Tester urges Army to treat servicemembers suffering from TBI, PTSD

Senator: Nothing dishonorable about suffering from mental health issues

(U.S. Senate) – During a Senate committee hearing today, Senator Jon Tester stood up for the thousands of servicemembers who were dishonorably discharged from the U.S. Army and were later diagnosed with mental health issues.

According to recent news reports, the Army has kicked out over 22,000 soldiers since 2009 for misconduct before those soldiers were diagnosed with traumatic brain injuries or various mental health conditions.

Tester asked Acting Army Secretary Patrick Murphy what reforms the Army is implementing to the discharge process, because a less than honorable discharge from the military denies those soldiers access to crucial retirement, health care, and other services and benefits provided to veterans.

“There is nothing dishonorable about the service men and women who are struggling with mental health issues, and they deserve to be treated with dignity and compassion, and the best care that we can provide,” Tester said. “To be forcibly separated from the military with a less than honorable discharge isn’t doing a service to the country, or the Army, and especially not to those folks and their families.”

Last November, Tester called on the Army to fully investigate the wrongful discharge of servicemembers with mental health disorders. Today, Acting Secretary Murphy assured Senator Tester that the Army would make its investigation publicly available within weeks.
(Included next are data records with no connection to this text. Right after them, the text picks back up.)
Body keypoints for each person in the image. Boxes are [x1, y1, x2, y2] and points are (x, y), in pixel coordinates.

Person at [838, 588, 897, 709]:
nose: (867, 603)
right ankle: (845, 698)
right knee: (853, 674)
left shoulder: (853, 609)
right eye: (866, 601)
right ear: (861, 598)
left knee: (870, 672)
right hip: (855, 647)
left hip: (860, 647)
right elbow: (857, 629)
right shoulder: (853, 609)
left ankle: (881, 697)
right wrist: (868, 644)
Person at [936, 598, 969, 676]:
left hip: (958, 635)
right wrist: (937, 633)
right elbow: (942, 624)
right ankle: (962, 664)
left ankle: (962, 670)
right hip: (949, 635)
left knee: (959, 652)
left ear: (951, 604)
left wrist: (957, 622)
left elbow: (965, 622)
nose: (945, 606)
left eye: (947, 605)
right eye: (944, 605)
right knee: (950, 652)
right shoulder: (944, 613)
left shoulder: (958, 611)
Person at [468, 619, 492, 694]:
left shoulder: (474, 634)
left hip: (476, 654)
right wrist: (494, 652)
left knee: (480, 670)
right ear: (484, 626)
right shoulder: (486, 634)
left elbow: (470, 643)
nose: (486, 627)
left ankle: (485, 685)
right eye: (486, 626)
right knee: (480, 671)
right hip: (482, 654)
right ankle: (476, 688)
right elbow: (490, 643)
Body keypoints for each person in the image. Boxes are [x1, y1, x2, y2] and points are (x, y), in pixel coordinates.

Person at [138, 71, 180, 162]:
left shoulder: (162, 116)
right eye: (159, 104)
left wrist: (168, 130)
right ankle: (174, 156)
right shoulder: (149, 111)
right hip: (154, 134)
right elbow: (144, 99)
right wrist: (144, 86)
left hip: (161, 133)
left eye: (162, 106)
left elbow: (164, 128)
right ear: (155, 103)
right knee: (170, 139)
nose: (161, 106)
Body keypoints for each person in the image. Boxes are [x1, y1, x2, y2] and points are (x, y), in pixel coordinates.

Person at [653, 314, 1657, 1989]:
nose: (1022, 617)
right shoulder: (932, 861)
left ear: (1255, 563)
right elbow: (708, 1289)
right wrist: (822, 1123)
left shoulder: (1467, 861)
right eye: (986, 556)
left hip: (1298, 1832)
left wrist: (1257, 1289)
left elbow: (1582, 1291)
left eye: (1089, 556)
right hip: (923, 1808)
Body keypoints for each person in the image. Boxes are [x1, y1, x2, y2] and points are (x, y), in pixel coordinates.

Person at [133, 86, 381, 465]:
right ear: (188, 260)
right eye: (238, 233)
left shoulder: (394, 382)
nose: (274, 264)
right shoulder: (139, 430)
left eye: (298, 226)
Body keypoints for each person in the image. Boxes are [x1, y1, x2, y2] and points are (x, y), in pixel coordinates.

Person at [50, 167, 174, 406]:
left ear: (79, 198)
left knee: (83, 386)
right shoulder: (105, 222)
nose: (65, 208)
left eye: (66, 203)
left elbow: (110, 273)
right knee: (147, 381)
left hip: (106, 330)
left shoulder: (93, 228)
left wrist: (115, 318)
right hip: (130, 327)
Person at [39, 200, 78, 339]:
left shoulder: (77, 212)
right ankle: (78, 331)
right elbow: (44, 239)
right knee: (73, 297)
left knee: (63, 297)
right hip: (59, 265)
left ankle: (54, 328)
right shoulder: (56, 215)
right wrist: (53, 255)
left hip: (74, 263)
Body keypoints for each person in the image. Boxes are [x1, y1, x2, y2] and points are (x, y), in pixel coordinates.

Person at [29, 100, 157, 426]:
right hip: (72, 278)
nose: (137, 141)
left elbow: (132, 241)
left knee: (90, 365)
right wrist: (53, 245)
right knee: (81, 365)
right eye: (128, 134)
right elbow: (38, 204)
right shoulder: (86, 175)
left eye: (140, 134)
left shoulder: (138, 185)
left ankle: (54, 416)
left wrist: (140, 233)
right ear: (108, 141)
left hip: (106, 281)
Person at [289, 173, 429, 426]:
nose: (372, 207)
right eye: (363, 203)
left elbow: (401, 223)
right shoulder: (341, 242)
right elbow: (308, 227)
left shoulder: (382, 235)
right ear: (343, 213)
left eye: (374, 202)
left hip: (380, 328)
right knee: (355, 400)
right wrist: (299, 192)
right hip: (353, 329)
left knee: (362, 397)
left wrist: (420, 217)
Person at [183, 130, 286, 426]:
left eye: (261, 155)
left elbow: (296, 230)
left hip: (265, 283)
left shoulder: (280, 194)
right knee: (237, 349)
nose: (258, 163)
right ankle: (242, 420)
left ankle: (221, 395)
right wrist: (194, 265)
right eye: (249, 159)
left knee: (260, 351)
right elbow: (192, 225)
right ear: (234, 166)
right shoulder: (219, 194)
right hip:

Tester, Montana’s only member of the Senate Veterans’ Affairs Committee, successfully included a provision in the 2015 National Defense Authorization Act to ensure that the discharges of all servicemembers suffering from a diagnosed mental health condition be reviewed by a mental health professional. Today, Murphy said that the Tester requirement was being fully implemented.

The Senator also successfully petitioned the Pentagon to more fully consider service-related PTSD when deciding whether to upgrade a veteran’s discharge status.

At the hearing, Tester also pressed Army officials to place more emphasis on mental health care for female servicemembers. Tester noted that female veterans commit suicide at nearly six times the rate of civilian women, and are five times more likely to commit suicide than male veterans. He recently cosponsored bipartisan legislation that would allow the VA to better identify and utilize mental health care and suicide prevention programs for female veterans.